CM and SubC, I unfortunately (or fortunately, depending on point of view) do not understand dolls or doll collecting. I think you've outlined a good plan CM. How can we get you the vitamins you need? I like that you recognize the need to take care of body and mind. Good first step!!

Tillie I love your menu for SubC. You are so sweet and so clever. And there's a lot to be said for allowing the sweets at the end of the night.

I'm had a very good walk with my friend. We walked the mall and then I took the longest way up to see BF. he was going to walk me home but I was so hungry so we stopped at a nice coffee shop and I ordered the sweet potato sandwich. SO DELICIOUS. Arugula, tomato, goat cheese and honey. I have them leave off the avocado. While he relaxed, I ran a few baked goods up to mom. So I got a quick mom visit in.

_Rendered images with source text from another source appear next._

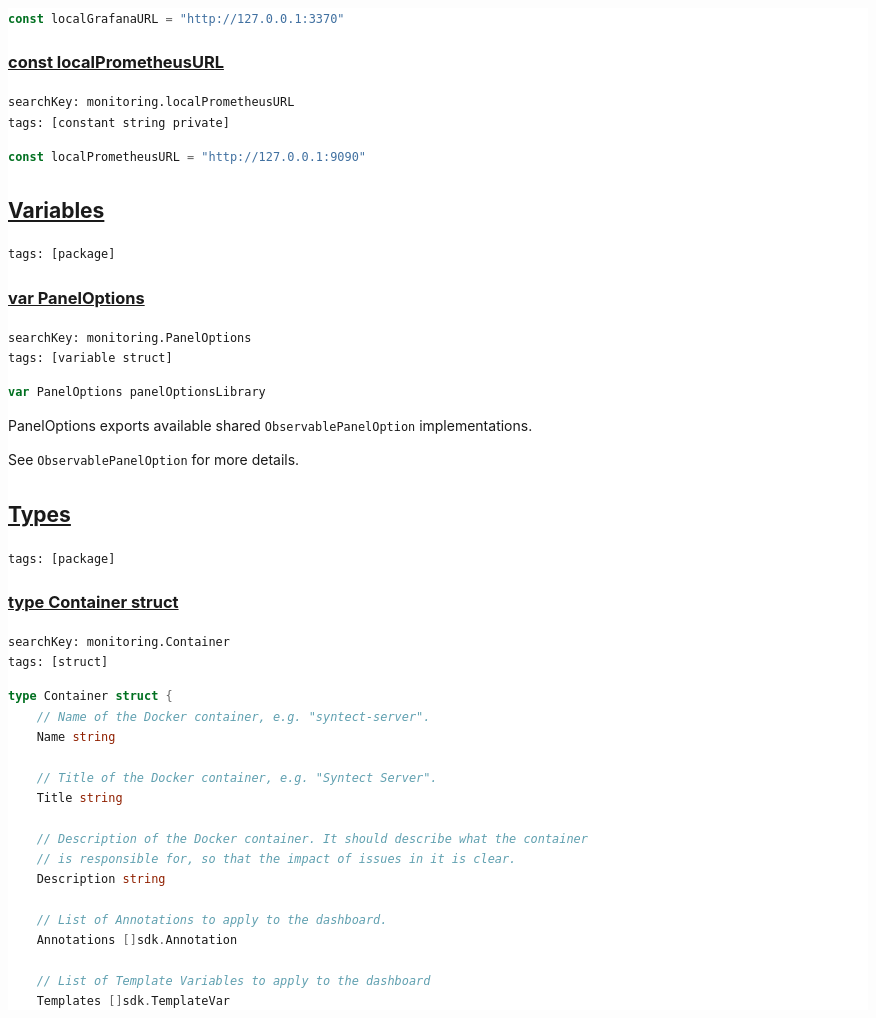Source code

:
 ```Go
const localGrafanaURL = "http://127.0.0.1:3370"
```

### <a id="localPrometheusURL" href="#localPrometheusURL">const localPrometheusURL</a>

```
searchKey: monitoring.localPrometheusURL
tags: [constant string private]
```

```Go
const localPrometheusURL = "http://127.0.0.1:9090"
```

## <a id="var" href="#var">Variables</a>

```
tags: [package]
```

### <a id="PanelOptions" href="#PanelOptions">var PanelOptions</a>

```
searchKey: monitoring.PanelOptions
tags: [variable struct]
```

```Go
var PanelOptions panelOptionsLibrary
```

PanelOptions exports available shared `ObservablePanelOption` implementations. 

See `ObservablePanelOption` for more details. 

## <a id="type" href="#type">Types</a>

```
tags: [package]
```

### <a id="Container" href="#Container">type Container struct</a>

```
searchKey: monitoring.Container
tags: [struct]
```

```Go
type Container struct {
	// Name of the Docker container, e.g. "syntect-server".
	Name string

	// Title of the Docker container, e.g. "Syntect Server".
	Title string

	// Description of the Docker container. It should describe what the container
	// is responsible for, so that the impact of issues in it is clear.
	Description string

	// List of Annotations to apply to the dashboard.
	Annotations []sdk.Annotation

	// List of Template Variables to apply to the dashboard
	Templates []sdk.TemplateVar
```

Now I'm downstairs with the neighbor's cats.

I didn't get a bag together today. Tomorrow and weekend. I ran out of time. Very busy at work. And then I had to leave right at 5 to meet friend for walk.

Well I will go home and shower soon. Clean sheets. Pretty excited. So I didn't accomplish everything but I did accomplish some things. And I feel good about my day. I'll also get garbage together but too dark to take out now. (I have to put in alley). I love having this dear sleeping cat in me.

CM I support your need to keep a car. I'm excited about my decision to not replace my car. I'll keep mine at least until September and then I'll decide from there what to do. I'm sorry you don't like walking, it is terrific exercise. I think about joining the Y again but for right now the mall walking is making me really happy.